### Exercise data ###

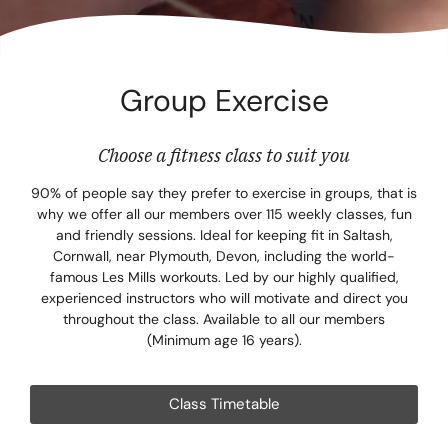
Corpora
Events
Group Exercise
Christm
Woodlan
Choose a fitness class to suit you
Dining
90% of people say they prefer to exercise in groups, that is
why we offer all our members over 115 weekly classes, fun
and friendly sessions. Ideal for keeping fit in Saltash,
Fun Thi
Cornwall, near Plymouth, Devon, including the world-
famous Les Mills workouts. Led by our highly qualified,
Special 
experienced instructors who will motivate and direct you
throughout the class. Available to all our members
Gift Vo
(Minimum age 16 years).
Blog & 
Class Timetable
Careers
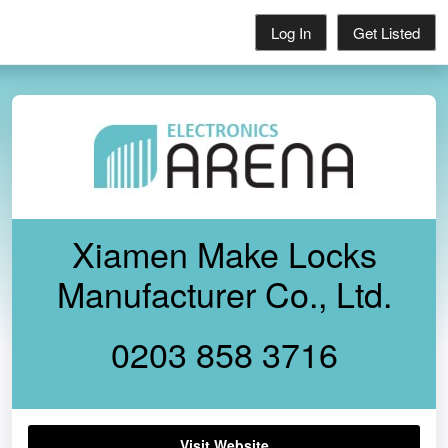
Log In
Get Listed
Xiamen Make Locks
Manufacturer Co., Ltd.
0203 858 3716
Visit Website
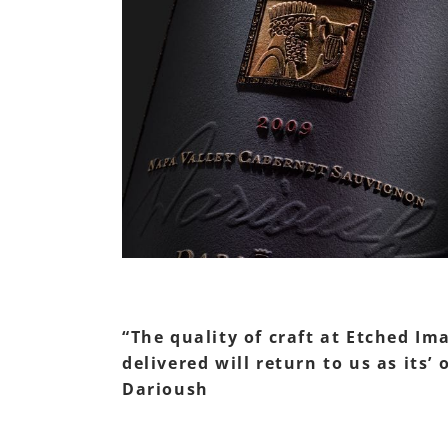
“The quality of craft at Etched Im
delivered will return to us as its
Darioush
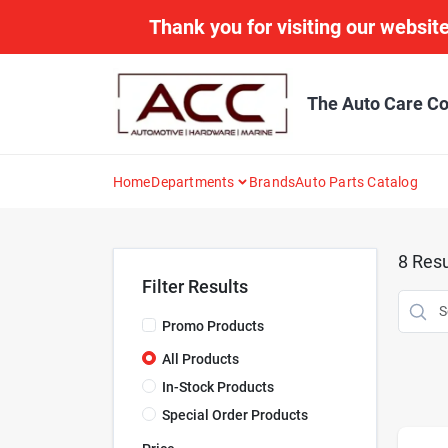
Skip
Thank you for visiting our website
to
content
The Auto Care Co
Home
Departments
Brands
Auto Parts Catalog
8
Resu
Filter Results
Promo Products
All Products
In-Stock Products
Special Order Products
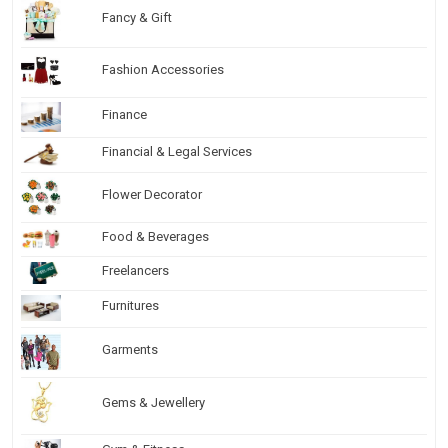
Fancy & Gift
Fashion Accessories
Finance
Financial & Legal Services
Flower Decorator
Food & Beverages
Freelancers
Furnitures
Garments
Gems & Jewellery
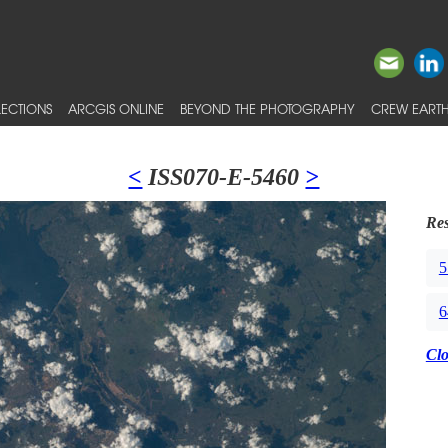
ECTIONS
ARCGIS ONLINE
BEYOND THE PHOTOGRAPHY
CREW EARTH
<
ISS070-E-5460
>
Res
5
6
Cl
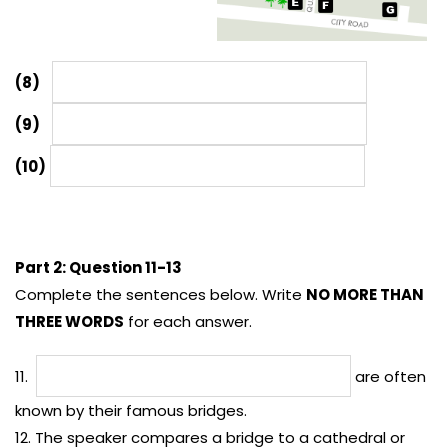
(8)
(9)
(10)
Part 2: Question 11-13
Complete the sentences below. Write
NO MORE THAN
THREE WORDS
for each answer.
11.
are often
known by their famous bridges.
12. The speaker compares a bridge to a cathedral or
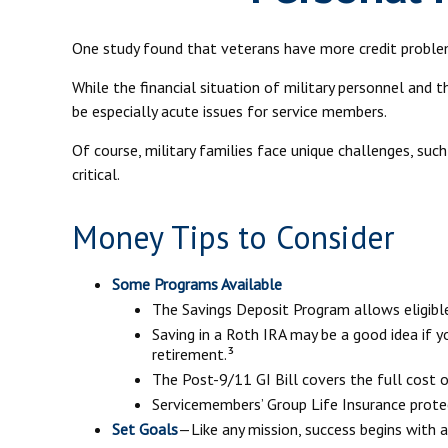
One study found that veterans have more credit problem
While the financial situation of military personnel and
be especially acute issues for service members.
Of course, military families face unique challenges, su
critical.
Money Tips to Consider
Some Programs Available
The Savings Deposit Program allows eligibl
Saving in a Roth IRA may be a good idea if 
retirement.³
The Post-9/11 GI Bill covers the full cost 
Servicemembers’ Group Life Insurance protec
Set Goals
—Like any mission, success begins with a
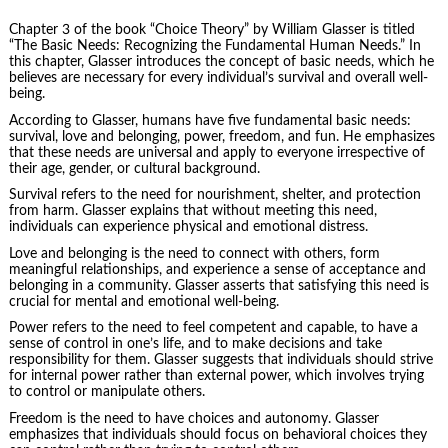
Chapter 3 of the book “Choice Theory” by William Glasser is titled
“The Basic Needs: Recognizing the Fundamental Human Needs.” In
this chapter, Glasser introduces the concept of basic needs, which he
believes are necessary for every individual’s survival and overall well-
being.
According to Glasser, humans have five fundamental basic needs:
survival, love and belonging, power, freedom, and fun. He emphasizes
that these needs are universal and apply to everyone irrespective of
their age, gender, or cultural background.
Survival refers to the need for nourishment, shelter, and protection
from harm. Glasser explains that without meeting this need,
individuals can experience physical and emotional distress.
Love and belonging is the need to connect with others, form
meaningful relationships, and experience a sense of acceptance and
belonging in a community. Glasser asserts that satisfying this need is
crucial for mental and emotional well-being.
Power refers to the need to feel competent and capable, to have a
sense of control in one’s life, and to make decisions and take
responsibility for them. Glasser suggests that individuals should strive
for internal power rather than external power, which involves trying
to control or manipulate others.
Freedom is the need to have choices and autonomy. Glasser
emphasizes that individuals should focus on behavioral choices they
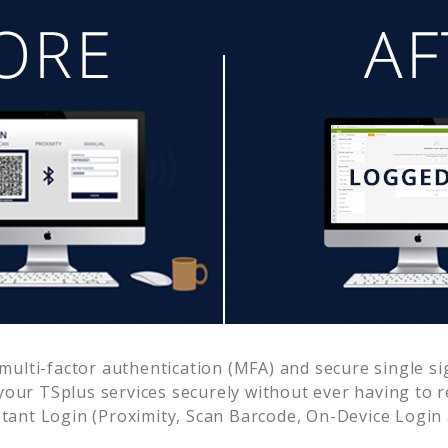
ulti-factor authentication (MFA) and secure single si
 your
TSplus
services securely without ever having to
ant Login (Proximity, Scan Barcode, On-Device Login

###

--- Directions ---
With the pictures omitted, restate word for word the lines above from the line that has "Complete the sentences below. Write" up to and including the line that has "that these needs", and no other lines.

--- Answer box ---
Complete the sentences below. Write
NO MORE THAN
THREE WORDS
for each answer.
11.
are often
known by their famous bridges.
12. The speaker compares a bridge to a cathedral or
One study found that veterans have more credit problem
While the financial situation of military personnel and
be especially acute issues for service members.
Of course, military families face unique challenges, su
critical.
Money Tips to Consider
Some Programs Available
The Savings Deposit Program allows eligibl
Saving in a Roth IRA may be a good idea if 
retirement.³
The Post-9/11 GI Bill covers the full cost 
Servicemembers’ Group Life Insurance protec
Set Goals
—Like any mission, success begins with a
Chapter 3 of the book “Choice Theory” by William Glasser is titled
“The Basic Needs: Recognizing the Fundamental Human Needs.” In
this chapter, Glasser introduces the concept of basic needs, which he
believes are necessary for every individual’s survival and overall well-
being.
According to Glasser, humans have five fundamental basic needs:
survival, love and belonging, power, freedom, and fun. He emphasizes
that these needs are universal and apply to everyone irrespective of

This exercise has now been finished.